「境界線」あんのこと ブレミンさんの映画レビュー(感想・評価)
境界線
作品としては実話ベースできっとキツいんだろうなとは思いつつも、河合優実さんが出演しているとならば観に行かなきゃなと上半期滑り込みで鑑賞。
観る側の心を抉っていく地獄映画でした。
救いの糸が見えた瞬間にぶった斬られ、絶望へと落としていくループで観終わった後は肩をずっしり落としていました。
今作は終わっている家庭環境から始まり、子供の頃から売春に薬、そして娘を金づるにしか観ていない母親の下衆さがキツく、彼女が出てくるたびに拒絶反応が出るレベルでした。
これまた希望が照らし出したタイミングで登場して、幼児退行したり、暴力を振るってきたりするので、胸糞さは限界突破していきます。
そこから手を差し伸べてくれる刑事や記者に助けられ、介護施設での仕事で改心していく様子も見られ、中盤では再生の糸口が見えていたんですが、コロナ禍という未曾有の事態には抗うこともできず、仕事も生活もグチャグチャにされていく様子が生々しかったです。

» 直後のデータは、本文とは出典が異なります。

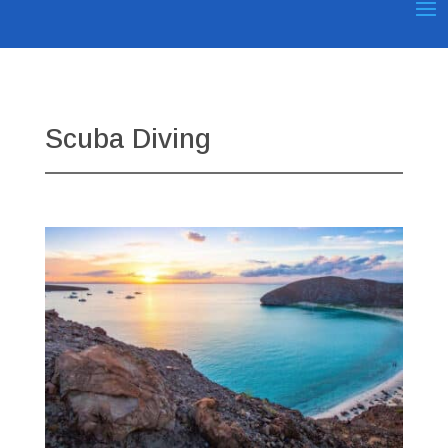
Scuba Diving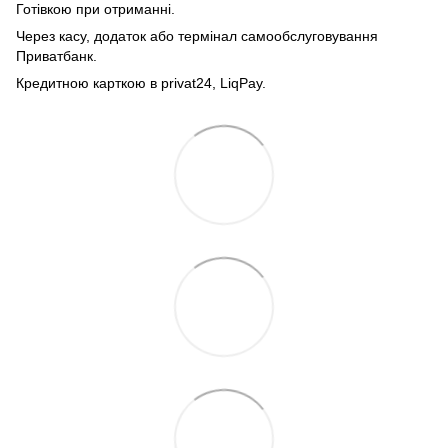
Готівкою при отриманні.
Через касу, додаток або термінал самообслуговування
Приватбанк.
Кредитною карткою в privat24, LiqPay.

その前後にも刑事の汚職が判明したり、知らない人から子供を預けられたり、どんどんと窮地に追い詰められていき、トドメの母親の行動や言動がこれまた腑煮えくりかえるもので、それがきっかけでプツッと切れてしまった糸を取り戻すことが出来ずに…。
ここまで生々しいものが事実なのかというところに驚き、声も言葉も出なかったです。
役者陣も撮影中の葛藤が凄まじいものだったと思いますし、その中でも座長を務めた河合優実さんの振れ幅がこれまた素晴らしく、絶望の表情も希望に満ちた表情も美しかったです。

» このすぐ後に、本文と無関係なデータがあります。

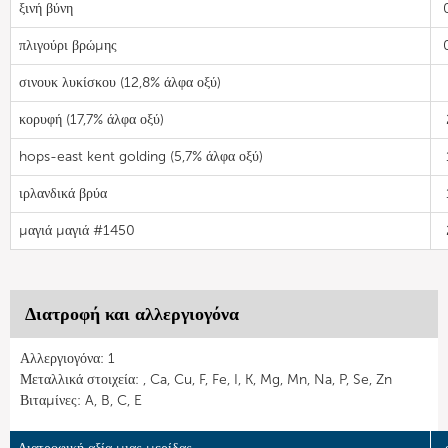
ξινή βύνη
πλιγούρι βρώμης
σινουκ λυκίσκου (12,8% άλφα οξύ)
κορυφή (17,7% άλφα οξύ)
hops-east kent golding (5,7% άλφα οξύ)
ιρλανδικά βρύα
μαγιά μαγιά #1450
Διατροφή και αλλεργιογόνα
Αλλεργιογόνα: 1
Μεταλλικά στοιχεία: , Ca, Cu, F, Fe, I, K, Mg, Mn, Na, P, Se, Zn
Βιταμίνες: A, B, C, E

若干ノイズだったのが杏の死後に、杏に娘を預けた母親が色々答えているところで、児童相談所から取り返すのが大変だったとか。なんか自分が悪くないということを強調させている感じや、上辺だけの杏への感謝だったりと、なんかこうここは事実ではないんだろうなという釈然としないものがありました。
どうしても杏の最後を桐野が見て腰を抜かしたところで終わった方がまだキチっと終わったのになという惜しさがありました。
コロナ禍や毒親の闇、自分はコロナ禍も安定して仕事がありましたし、両親には大切に育てられてきたので、どうしても強烈に喰らってしまうところがありましたが、それでもこの事実に向き合う強さを身につけていきたいと思いました。
それでも行動に移すのは難しいですし、そんな事実に気付けない自分がいるのは確かなのが歯痒いところです。